A traditional phased-array radar system is unsuitable for some applications due to, e.g., its size, power requirements, the number of array elements per unit area (element density), and cost. For example, the phased array of a traditional radar system is too dense and scans a field of view (FOV) too slowly, and the system is too expensive, for use in an autonomous (self-driving) automobile. Similarly, the phased array of a traditional radar system is too dense, and the system too expensive, too heavy, and too power hungry, for use in an unmanned aerial vehicle (UAV) such as a drone.
Therefore, radar systems that are lighter, are less-dense, are less-expensive, are less power hungry, and can scan a FOV more quickly, than traditional radar systems have been developed for such applications.
An example of such a radar system that has been developed for use in automobiles includes a digital beam-forming (DBF) receive-antenna array having, e.g., at least four to eight individual antenna segments (the number of antenna segments is typically limited to the number of antenna channels that the system circuitry supports, e.g., one antenna segment per antenna channel).
During a transmit period, the system circuitry effectively energizes all of the antenna segments with the same signal, i.e., with respective signals each having the same magnitude and phase, such that the array “sprays” signal energy over a fixed FOV. Put another way, the simultaneous energizing of all the antenna segments with respective signals each having the same magnitude and phase generates a main transmit beam that is stationary, i.e., not steered. In order to cover a useable FOV, this transmit main beam is often fairly wide, e.g. more than 20 degrees in azimuth (AZ).
During a receive period, the system circuitry can post-process, dynamically, a respective gain and phase shift from any receive antenna segment, so as to digitally form and steer a receive beam that is significantly narrower than the transmit beam; the system can steer the receive beam to only a single position, or to multiple positions, within a single receive period.
Unfortunately, a problem with such a radar system is that the receive DBF can be performed only within the region illuminated by the transmit beam. The number of receiver-array segments/channels that are present are utilized to divide the fixed transmit FOV into equal segments; that is, the number of receiver-array segments/channels defines the receive resolution of the DBF, and, ultimately, defines the receive resolution of the entire radar system. The receive resolution defined in this manner is often referred to as the Rayleigh resolution, and represents a fundamental limit of the radar's performance. For example, a radar system that were to illuminate an FOV of 20° in AZ on transmit and that were to include four receive channels would possess a Rayleigh resolution of about 5° across this FOV. An alternate choice could be made to widen the FOV to 40° in AZ, which, with the same four receive channels, would give a Rayleigh resolution of about 10°. Thus, a fundamental trade-off between FOV and Rayleigh resolution exists in such a system.

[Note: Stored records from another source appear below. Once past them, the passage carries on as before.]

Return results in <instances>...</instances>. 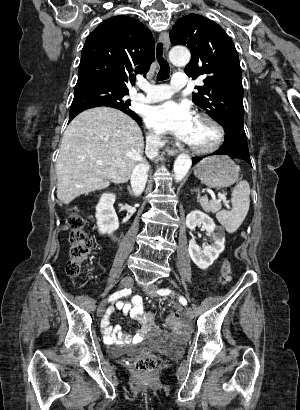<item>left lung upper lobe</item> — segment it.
Instances as JSON below:
<instances>
[{"label": "left lung upper lobe", "instance_id": "5c2ea615", "mask_svg": "<svg viewBox=\"0 0 300 410\" xmlns=\"http://www.w3.org/2000/svg\"><path fill=\"white\" fill-rule=\"evenodd\" d=\"M173 45H185L191 61L185 73L204 85L195 87L193 102L224 126L231 122L243 126V86L238 53L231 38L210 19L190 14L180 18L170 31Z\"/></svg>", "mask_w": 300, "mask_h": 410}]
</instances>
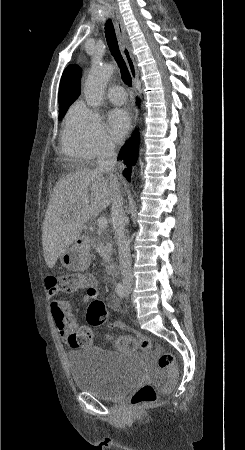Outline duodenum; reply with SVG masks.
I'll use <instances>...</instances> for the list:
<instances>
[{"label": "duodenum", "mask_w": 245, "mask_h": 450, "mask_svg": "<svg viewBox=\"0 0 245 450\" xmlns=\"http://www.w3.org/2000/svg\"><path fill=\"white\" fill-rule=\"evenodd\" d=\"M92 246V242L86 238V237H79L78 238V247L82 250V251H87L88 249H90ZM119 269V263L116 260H112L109 262L108 266H107V271L110 274H114L118 271Z\"/></svg>", "instance_id": "obj_1"}]
</instances>
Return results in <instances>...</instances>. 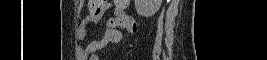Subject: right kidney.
Returning <instances> with one entry per match:
<instances>
[{
  "instance_id": "ca27d5eb",
  "label": "right kidney",
  "mask_w": 267,
  "mask_h": 60,
  "mask_svg": "<svg viewBox=\"0 0 267 60\" xmlns=\"http://www.w3.org/2000/svg\"><path fill=\"white\" fill-rule=\"evenodd\" d=\"M162 0H135V9L143 17L153 16L160 8Z\"/></svg>"
}]
</instances>
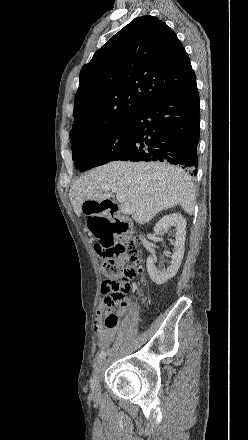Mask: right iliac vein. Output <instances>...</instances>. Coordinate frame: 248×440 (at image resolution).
Listing matches in <instances>:
<instances>
[{
  "label": "right iliac vein",
  "instance_id": "1",
  "mask_svg": "<svg viewBox=\"0 0 248 440\" xmlns=\"http://www.w3.org/2000/svg\"><path fill=\"white\" fill-rule=\"evenodd\" d=\"M103 365L104 362L101 361L99 362L94 369V373H93V378H92V383H91V389L93 394H98L99 392V381H100V376L103 370Z\"/></svg>",
  "mask_w": 248,
  "mask_h": 440
}]
</instances>
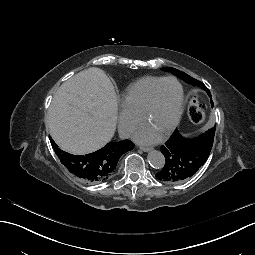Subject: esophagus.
Masks as SVG:
<instances>
[{"label":"esophagus","mask_w":255,"mask_h":255,"mask_svg":"<svg viewBox=\"0 0 255 255\" xmlns=\"http://www.w3.org/2000/svg\"><path fill=\"white\" fill-rule=\"evenodd\" d=\"M140 149L144 152H148L150 150H152V147H148V146H140Z\"/></svg>","instance_id":"1"}]
</instances>
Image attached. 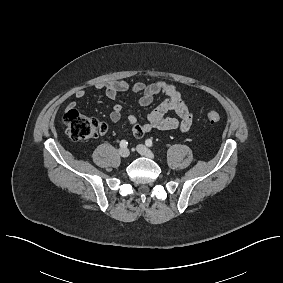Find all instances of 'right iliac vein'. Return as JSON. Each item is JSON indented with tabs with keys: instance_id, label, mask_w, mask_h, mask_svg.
<instances>
[{
	"instance_id": "63e3f726",
	"label": "right iliac vein",
	"mask_w": 283,
	"mask_h": 283,
	"mask_svg": "<svg viewBox=\"0 0 283 283\" xmlns=\"http://www.w3.org/2000/svg\"><path fill=\"white\" fill-rule=\"evenodd\" d=\"M130 154L129 150L127 148H121L119 149V155L123 158L128 157Z\"/></svg>"
}]
</instances>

Designing such a radar to illuminate a large FOV in transmit and also to possess a high Rayleigh resolution in receive would require a large number of antenna segments/channels.
Unfortunately, engineering limits to the number of channels which can be practically included in such a radar has, to date, limited the Rayleigh performance of such radars systems.
One approach to improve the Rayleigh resolution of a system with a fixed number of antenna channels is to place the receive antennas/antenna segments further apart, i.e., to design a sparse receive array.
But such a sparse array can cause spatial aliasing, which produces side-lobes and grating lobes that can hinder the radar system's ability to detect, to identify, and to map objects. One reason for such aliasing-induced side-lobes and grating lobes is that the radar system's sparse receive-antenna array does not meet the Nyquist criteria for maximum segment spacing, which is λ/2. For example, to obtain a Rayleigh resolution of 1° in the AZ dimension, the antenna would need to have dimensions on the order of 50λ. Distributing a small number of segments/channels, e.g., four to eight, across a distance of 50λ would result in an average segment spacing of 6.25λ to 12.5λ, which is 12 to 25 times the maximum Nyquist spacing of λ/2. Consequently, the system would suffer from significant side-lobes and grating lobes.
Of course, to reduce spatial aliasing, a designer could reduce the effective size of the antenna by reducing the spacing between the antenna segments.
But reducing the size of the antenna limits the minimum width of the receive beam that the radar system could generate.
Therefore a designer of such a sparse-antenna-array radar system (i.e., a radar system with a larger antenna aperture and a limited number of antenna channels) is faced with trading off beam width for aliasing, and vice-versa. That is, the narrower the receive-beam width, the greater the level of aliasing, and the lower the level of aliasing, the wider the receive-beam width.